- [Supplied material]:
[Start of Attachment]
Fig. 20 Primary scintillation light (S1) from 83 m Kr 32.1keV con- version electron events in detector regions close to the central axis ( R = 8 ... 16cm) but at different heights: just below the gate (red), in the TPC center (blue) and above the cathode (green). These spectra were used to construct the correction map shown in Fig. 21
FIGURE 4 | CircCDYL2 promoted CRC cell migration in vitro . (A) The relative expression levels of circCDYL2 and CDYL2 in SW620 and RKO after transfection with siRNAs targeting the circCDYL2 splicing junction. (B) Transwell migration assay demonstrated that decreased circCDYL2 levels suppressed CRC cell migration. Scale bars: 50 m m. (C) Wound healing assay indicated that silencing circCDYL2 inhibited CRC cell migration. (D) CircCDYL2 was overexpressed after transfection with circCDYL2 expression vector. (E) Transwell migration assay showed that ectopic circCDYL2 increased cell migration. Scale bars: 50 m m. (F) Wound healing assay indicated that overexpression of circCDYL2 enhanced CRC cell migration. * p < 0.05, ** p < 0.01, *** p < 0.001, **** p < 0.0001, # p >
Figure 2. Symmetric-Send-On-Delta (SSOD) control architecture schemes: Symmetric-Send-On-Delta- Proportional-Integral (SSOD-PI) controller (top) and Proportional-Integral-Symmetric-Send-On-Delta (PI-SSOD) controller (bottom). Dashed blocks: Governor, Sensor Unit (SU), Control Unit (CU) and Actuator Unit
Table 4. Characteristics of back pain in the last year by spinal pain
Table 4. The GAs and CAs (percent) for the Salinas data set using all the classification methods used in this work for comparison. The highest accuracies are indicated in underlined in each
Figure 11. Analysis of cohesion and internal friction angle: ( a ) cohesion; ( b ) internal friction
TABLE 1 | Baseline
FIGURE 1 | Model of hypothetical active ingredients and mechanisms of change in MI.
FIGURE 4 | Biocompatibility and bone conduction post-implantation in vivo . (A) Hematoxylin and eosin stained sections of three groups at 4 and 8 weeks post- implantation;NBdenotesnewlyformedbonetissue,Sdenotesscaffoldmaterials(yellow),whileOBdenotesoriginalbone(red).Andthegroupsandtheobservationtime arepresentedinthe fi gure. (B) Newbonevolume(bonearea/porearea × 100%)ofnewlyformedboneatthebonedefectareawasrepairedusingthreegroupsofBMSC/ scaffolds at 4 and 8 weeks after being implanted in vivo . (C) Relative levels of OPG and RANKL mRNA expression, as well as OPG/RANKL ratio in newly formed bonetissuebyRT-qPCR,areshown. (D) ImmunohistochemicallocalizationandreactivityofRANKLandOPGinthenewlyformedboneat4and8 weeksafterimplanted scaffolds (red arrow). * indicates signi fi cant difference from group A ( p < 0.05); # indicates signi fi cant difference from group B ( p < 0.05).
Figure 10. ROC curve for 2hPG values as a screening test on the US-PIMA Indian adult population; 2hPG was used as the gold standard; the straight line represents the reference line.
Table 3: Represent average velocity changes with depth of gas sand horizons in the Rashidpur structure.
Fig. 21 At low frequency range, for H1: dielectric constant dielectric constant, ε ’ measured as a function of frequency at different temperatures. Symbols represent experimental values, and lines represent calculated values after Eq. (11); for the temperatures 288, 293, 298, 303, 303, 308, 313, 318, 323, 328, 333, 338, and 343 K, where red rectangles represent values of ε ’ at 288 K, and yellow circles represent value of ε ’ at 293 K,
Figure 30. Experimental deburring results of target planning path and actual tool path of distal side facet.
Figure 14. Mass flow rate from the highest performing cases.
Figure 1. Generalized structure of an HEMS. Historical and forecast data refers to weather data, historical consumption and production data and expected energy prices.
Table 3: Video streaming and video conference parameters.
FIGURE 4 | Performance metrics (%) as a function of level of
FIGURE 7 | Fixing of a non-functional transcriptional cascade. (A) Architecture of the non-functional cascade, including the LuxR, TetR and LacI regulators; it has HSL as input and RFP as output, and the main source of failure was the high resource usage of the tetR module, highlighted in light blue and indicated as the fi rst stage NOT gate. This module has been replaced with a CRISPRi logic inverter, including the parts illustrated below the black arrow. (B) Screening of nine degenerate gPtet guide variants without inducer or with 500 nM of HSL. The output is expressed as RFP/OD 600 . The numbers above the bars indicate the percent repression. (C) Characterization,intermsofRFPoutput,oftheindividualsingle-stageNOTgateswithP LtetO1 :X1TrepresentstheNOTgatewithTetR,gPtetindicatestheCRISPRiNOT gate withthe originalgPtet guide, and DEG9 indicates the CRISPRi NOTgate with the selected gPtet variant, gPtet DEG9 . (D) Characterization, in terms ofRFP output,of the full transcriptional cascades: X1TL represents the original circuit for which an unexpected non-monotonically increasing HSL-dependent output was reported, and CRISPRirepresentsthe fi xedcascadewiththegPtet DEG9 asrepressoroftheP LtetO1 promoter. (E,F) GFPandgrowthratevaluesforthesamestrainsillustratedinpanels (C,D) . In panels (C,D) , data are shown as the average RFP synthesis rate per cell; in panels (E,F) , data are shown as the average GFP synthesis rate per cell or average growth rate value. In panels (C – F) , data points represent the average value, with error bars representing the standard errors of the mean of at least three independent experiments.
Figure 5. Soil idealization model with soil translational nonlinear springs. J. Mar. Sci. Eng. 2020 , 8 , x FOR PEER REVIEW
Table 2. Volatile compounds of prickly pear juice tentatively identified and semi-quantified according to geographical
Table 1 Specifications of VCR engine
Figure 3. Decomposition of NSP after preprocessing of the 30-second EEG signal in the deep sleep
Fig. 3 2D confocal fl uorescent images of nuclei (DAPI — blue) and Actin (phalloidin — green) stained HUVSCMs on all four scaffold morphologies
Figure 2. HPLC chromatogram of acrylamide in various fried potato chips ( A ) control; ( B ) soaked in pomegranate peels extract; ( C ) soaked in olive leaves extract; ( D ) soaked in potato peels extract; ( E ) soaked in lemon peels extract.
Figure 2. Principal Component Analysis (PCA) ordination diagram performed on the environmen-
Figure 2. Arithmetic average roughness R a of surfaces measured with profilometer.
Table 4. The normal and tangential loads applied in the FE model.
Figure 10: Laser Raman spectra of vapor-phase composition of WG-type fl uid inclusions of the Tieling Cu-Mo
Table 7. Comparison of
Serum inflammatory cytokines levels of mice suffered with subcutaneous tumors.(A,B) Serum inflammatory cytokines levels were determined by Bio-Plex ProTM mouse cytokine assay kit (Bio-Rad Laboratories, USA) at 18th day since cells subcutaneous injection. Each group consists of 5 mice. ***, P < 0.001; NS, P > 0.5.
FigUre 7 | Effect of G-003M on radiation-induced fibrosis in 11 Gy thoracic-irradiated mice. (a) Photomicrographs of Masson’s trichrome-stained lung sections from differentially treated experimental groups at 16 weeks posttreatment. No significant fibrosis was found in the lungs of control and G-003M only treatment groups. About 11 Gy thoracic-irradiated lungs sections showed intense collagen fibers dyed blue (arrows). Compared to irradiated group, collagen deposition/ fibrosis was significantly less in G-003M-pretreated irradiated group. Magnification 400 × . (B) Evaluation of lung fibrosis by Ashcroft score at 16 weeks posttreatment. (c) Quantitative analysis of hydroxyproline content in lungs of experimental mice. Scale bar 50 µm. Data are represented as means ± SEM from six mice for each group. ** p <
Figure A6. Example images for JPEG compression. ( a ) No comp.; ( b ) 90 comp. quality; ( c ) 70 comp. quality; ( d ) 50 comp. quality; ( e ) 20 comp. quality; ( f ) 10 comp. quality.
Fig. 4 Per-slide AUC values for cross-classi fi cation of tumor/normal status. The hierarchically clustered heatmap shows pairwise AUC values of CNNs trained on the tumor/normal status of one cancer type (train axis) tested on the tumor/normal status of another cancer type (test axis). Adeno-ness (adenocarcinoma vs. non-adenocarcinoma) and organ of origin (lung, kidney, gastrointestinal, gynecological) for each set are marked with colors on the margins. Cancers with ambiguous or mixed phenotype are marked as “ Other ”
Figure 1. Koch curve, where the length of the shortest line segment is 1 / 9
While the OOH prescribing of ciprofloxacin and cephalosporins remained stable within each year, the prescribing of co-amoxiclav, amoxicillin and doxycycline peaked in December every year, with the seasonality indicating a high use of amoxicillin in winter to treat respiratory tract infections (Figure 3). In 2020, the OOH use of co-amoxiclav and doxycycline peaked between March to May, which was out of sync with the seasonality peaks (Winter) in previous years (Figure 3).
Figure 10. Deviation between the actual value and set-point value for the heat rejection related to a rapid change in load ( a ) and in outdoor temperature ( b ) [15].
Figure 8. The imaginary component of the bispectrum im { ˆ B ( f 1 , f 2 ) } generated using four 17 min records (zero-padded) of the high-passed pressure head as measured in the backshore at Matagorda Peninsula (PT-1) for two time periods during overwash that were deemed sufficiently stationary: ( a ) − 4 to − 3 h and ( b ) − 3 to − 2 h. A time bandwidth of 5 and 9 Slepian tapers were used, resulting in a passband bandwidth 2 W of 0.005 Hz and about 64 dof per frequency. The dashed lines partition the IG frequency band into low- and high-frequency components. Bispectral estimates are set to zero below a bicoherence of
[End of Attachment]
- [Work order]: Look above for the line holding "TABLE 1 | Baseline". Print it and every line after it, exactly, through the line holding "Fig. 21 At low".

- [Solution]:
TABLE 1 | Baseline
FIGURE 1 | Model of hypothetical active ingredients and mechanisms of change in MI.
FIGURE 4 | Biocompatibility and bone conduction post-implantation in vivo . (A) Hematoxylin and eosin stained sections of three groups at 4 and 8 weeks post- implantation;NBdenotesnewlyformedbonetissue,Sdenotesscaffoldmaterials(yellow),whileOBdenotesoriginalbone(red).Andthegroupsandtheobservationtime arepresentedinthe fi gure. (B) Newbonevolume(bonearea/porearea × 100%)ofnewlyformedboneatthebonedefectareawasrepairedusingthreegroupsofBMSC/ scaffolds at 4 and 8 weeks after being implanted in vivo . (C) Relative levels of OPG and RANKL mRNA expression, as well as OPG/RANKL ratio in newly formed bonetissuebyRT-qPCR,areshown. (D) ImmunohistochemicallocalizationandreactivityofRANKLandOPGinthenewlyformedboneat4and8 weeksafterimplanted scaffolds (red arrow). * indicates signi fi cant difference from group A ( p < 0.05); # indicates signi fi cant difference from group B ( p < 0.05).
Figure 10. ROC curve for 2hPG values as a screening test on the US-PIMA Indian adult population; 2hPG was used as the gold standard; the straight line represents the reference line.
Table 3: Represent average velocity changes with depth of gas sand horizons in the Rashidpur structure.
Fig. 21 At low frequency range, for H1: dielectric constant dielectric constant, ε ’ measured as a function of frequency at different temperatures. Symbols represent experimental values, and lines represent calculated values after Eq. (11); for the temperatures 288, 293, 298, 303, 303, 308, 313, 318, 323, 328, 333, 338, and 343 K, where red rectangles represent values of ε ’ at 288 K, and yellow circles represent value of ε ’ at 293 K,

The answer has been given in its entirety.